* [Problem to solve] Word for word, restate every record.
*** Block opens ***
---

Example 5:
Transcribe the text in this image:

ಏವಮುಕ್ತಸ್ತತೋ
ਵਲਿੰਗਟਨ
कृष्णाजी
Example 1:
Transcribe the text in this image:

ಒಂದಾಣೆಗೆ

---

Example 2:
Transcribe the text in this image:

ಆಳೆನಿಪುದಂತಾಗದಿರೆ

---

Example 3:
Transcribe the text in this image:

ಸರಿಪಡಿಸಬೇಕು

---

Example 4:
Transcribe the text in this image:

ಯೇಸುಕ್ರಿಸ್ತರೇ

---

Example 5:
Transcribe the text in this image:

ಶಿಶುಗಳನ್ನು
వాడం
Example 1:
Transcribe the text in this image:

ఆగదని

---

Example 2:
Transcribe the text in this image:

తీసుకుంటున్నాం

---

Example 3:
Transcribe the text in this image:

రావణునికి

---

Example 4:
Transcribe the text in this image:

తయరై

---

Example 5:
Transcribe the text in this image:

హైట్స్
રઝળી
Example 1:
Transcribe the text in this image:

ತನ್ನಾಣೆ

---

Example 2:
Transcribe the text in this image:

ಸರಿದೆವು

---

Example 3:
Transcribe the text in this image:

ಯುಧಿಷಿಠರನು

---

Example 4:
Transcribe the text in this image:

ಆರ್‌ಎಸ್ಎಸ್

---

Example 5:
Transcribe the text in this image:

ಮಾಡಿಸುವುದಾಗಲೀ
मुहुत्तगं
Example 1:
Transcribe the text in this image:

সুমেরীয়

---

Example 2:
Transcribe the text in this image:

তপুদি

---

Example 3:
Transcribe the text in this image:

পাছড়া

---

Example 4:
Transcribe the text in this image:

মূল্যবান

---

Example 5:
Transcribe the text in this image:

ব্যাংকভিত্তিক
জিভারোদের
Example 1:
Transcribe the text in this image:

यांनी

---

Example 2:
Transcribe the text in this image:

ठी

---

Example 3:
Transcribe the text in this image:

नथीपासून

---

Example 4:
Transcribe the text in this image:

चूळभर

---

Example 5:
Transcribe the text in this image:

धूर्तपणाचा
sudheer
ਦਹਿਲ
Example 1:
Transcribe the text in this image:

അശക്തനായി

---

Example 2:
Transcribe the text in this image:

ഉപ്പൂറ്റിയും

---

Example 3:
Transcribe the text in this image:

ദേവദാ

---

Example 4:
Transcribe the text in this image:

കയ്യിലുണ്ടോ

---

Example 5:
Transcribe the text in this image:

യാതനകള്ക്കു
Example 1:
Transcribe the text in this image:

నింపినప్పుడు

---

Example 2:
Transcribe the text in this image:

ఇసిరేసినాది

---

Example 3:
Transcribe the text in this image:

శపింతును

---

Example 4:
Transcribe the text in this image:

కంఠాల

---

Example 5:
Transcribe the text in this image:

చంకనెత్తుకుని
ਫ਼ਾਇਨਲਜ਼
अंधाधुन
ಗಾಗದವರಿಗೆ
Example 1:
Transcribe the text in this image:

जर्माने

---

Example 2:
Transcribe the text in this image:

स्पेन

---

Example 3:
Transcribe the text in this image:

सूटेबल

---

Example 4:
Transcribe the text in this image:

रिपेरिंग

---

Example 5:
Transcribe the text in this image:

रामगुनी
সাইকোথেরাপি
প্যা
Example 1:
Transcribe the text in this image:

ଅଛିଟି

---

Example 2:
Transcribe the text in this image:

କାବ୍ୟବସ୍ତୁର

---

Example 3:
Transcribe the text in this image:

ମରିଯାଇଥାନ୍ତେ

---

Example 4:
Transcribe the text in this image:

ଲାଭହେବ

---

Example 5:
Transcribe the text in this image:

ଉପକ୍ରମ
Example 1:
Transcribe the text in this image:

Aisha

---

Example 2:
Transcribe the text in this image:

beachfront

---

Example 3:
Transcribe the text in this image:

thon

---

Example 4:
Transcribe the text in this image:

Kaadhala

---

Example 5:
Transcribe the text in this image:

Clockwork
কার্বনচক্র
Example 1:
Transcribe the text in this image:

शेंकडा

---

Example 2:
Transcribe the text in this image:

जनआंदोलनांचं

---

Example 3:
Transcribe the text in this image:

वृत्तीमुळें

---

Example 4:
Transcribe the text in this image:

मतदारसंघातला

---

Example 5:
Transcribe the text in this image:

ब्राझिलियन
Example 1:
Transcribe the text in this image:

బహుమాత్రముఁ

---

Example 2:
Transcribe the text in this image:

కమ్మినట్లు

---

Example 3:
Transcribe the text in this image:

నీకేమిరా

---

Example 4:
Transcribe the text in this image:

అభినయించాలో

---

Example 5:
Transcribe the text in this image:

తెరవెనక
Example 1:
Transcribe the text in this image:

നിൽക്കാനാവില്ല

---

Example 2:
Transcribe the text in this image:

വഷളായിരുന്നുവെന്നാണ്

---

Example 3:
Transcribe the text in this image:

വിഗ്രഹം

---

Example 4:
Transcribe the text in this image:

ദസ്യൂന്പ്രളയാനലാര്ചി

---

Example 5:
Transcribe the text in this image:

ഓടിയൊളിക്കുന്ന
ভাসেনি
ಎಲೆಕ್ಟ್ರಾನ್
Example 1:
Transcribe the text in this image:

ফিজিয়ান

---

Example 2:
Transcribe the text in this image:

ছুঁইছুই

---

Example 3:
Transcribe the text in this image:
*** Block closes ***
* [Result of the exercise]
---

Example 5:
Transcribe the text in this image:

ಏವಮುಕ್ತಸ್ತತೋ
ਵਲਿੰਗਟਨ
कृष्णाजी
Example 1:
Transcribe the text in this image:

ಒಂದಾಣೆಗೆ

---

Example 2:
Transcribe the text in this image:

ಆಳೆನಿಪುದಂತಾಗದಿರೆ

---

Example 3:
Transcribe the text in this image:

ಸರಿಪಡಿಸಬೇಕು

---

Example 4:
Transcribe the text in this image:

ಯೇಸುಕ್ರಿಸ್ತರೇ

---

Example 5:
Transcribe the text in this image:

ಶಿಶುಗಳನ್ನು
వాడం
Example 1:
Transcribe the text in this image:

ఆగదని

---

Example 2:
Transcribe the text in this image:

తీసుకుంటున్నాం

---

Example 3:
Transcribe the text in this image:

రావణునికి

---

Example 4:
Transcribe the text in this image:

తయరై

---

Example 5:
Transcribe the text in this image:

హైట్స్
રઝળી
Example 1:
Transcribe the text in this image:

ತನ್ನಾಣೆ

---

Example 2:
Transcribe the text in this image:

ಸರಿದೆವು

---

Example 3:
Transcribe the text in this image:

ಯುಧಿಷಿಠರನು

---

Example 4:
Transcribe the text in this image:

ಆರ್‌ಎಸ್ಎಸ್

---

Example 5:
Transcribe the text in this image:

ಮಾಡಿಸುವುದಾಗಲೀ
मुहुत्तगं
Example 1:
Transcribe the text in this image:

সুমেরীয়

---

Example 2:
Transcribe the text in this image:

তপুদি

---

Example 3:
Transcribe the text in this image:

পাছড়া

---

Example 4:
Transcribe the text in this image:

মূল্যবান

---

Example 5:
Transcribe the text in this image:

ব্যাংকভিত্তিক
জিভারোদের
Example 1:
Transcribe the text in this image:

यांनी

---

Example 2:
Transcribe the text in this image:

ठी

---

Example 3:
Transcribe the text in this image:

नथीपासून

---

Example 4:
Transcribe the text in this image:

चूळभर

---

Example 5:
Transcribe the text in this image:

धूर्तपणाचा
sudheer
ਦਹਿਲ
Example 1:
Transcribe the text in this image:

അശക്തനായി

---

Example 2:
Transcribe the text in this image:

ഉപ്പൂറ്റിയും

---

Example 3:
Transcribe the text in this image:

ദേവദാ

---

Example 4:
Transcribe the text in this image:

കയ്യിലുണ്ടോ

---

Example 5:
Transcribe the text in this image:

യാതനകള്ക്കു
Example 1:
Transcribe the text in this image:

నింపినప్పుడు

---

Example 2:
Transcribe the text in this image:

ఇసిరేసినాది

---

Example 3:
Transcribe the text in this image:

శపింతును

---

Example 4:
Transcribe the text in this image:

కంఠాల

---

Example 5:
Transcribe the text in this image:

చంకనెత్తుకుని
ਫ਼ਾਇਨਲਜ਼
अंधाधुन
ಗಾಗದವರಿಗೆ
Example 1:
Transcribe the text in this image:

जर्माने

---

Example 2:
Transcribe the text in this image:

स्पेन

---

Example 3:
Transcribe the text in this image:

सूटेबल

---

Example 4:
Transcribe the text in this image:

रिपेरिंग

---

Example 5:
Transcribe the text in this image:

रामगुनी
সাইকোথেরাপি
প্যা
Example 1:
Transcribe the text in this image:

ଅଛିଟି

---

Example 2:
Transcribe the text in this image:

କାବ୍ୟବସ୍ତୁର

---

Example 3:
Transcribe the text in this image:

ମରିଯାଇଥାନ୍ତେ

---

Example 4:
Transcribe the text in this image:

ଲାଭହେବ

---

Example 5:
Transcribe the text in this image:

ଉପକ୍ରମ
Example 1:
Transcribe the text in this image:

Aisha

---

Example 2:
Transcribe the text in this image:

beachfront

---

Example 3:
Transcribe the text in this image:

thon

---

Example 4:
Transcribe the text in this image:

Kaadhala

---

Example 5:
Transcribe the text in this image:

Clockwork
কার্বনচক্র
Example 1:
Transcribe the text in this image:

शेंकडा

---

Example 2:
Transcribe the text in this image:

जनआंदोलनांचं

---

Example 3:
Transcribe the text in this image:

वृत्तीमुळें

---

Example 4:
Transcribe the text in this image:

मतदारसंघातला

---

Example 5:
Transcribe the text in this image:

ब्राझिलियन
Example 1:
Transcribe the text in this image:

బహుమాత్రముఁ

---

Example 2:
Transcribe the text in this image:

కమ్మినట్లు

---

Example 3:
Transcribe the text in this image:

నీకేమిరా

---

Example 4:
Transcribe the text in this image:

అభినయించాలో

---

Example 5:
Transcribe the text in this image:

తెరవెనక
Example 1:
Transcribe the text in this image:

നിൽക്കാനാവില്ല

---

Example 2:
Transcribe the text in this image:

വഷളായിരുന്നുവെന്നാണ്

---

Example 3:
Transcribe the text in this image:

വിഗ്രഹം

---

Example 4:
Transcribe the text in this image:

ദസ്യൂന്പ്രളയാനലാര്ചി

---

Example 5:
Transcribe the text in this image:

ഓടിയൊളിക്കുന്ന
ভাসেনি
ಎಲೆಕ್ಟ್ರಾನ್
Example 1:
Transcribe the text in this image:

ফিজিয়ান

---

Example 2:
Transcribe the text in this image:

ছুঁইছুই

---

Example 3:
Transcribe the text in this image:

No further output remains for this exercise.